What to work on
Copy the text from every entry below, replacing "MAIN TAGS" with "KEY TAGS" and leaving everything else unchanged. Omit the pictures.

Exercise material
★ ★ ★
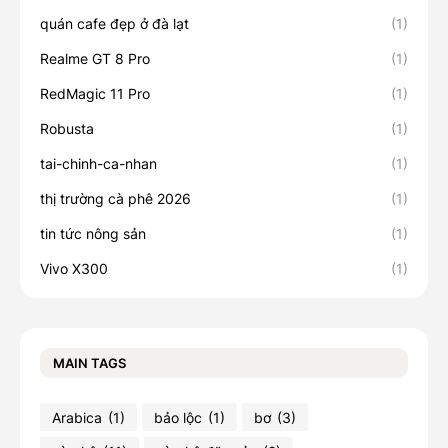
quán cafe đẹp ở đà lạt
(1)
Realme GT 8 Pro
(1)
RedMagic 11 Pro
(1)
Robusta
(1)
tai-chinh-ca-nhan
(1)
thị trường cà phê 2026
(1)
tin tức nông sản
(1)
Vivo X300
(1)
MAIN TAGS
Arabica
(1)
bảo lộc
(1)
bơ
(3)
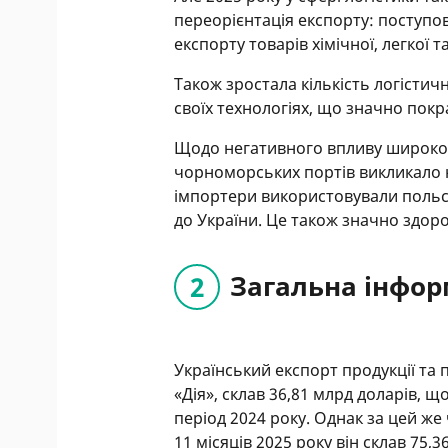
переорієнтація експорту: поступов
експорту товарів хімічної, легкої
Також зростала кількість логістич
своїх технологіях, що значно пок
Щодо негативного впливу широком
чорноморських портів викликало н
імпортери використовували польсь
до України. Це також значно здор
Загальна інфор
Український експорт продукції та п
«Дія», склав 36,81 млрд доларів, щ
період 2024 року. Однак за цей же
11 місяців 2025 року він склав 75,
★ ★ ★
Result of the task
quán cafe đẹp ở đà lạt
(1)
Realme GT 8 Pro
(1)
RedMagic 11 Pro
(1)
Robusta
(1)
tai-chinh-ca-nhan
(1)
thị trường cà phê 2026
(1)
tin tức nông sản
(1)
Vivo X300
(1)
KEY TAGS
Arabica
(1)
bảo lộc
(1)
bơ
(3)
переорієнтація експорту: поступов
експорту товарів хімічної, легкої
Також зростала кількість логістич
своїх технологіях, що значно пок
Щодо негативного впливу широком
чорноморських портів викликало н
імпортери використовували польсь
до України. Це також значно здор
Загальна інфор
Український експорт продукції та п
«Дія», склав 36,81 млрд доларів, щ
період 2024 року. Однак за цей же
11 місяців 2025 року він склав 75,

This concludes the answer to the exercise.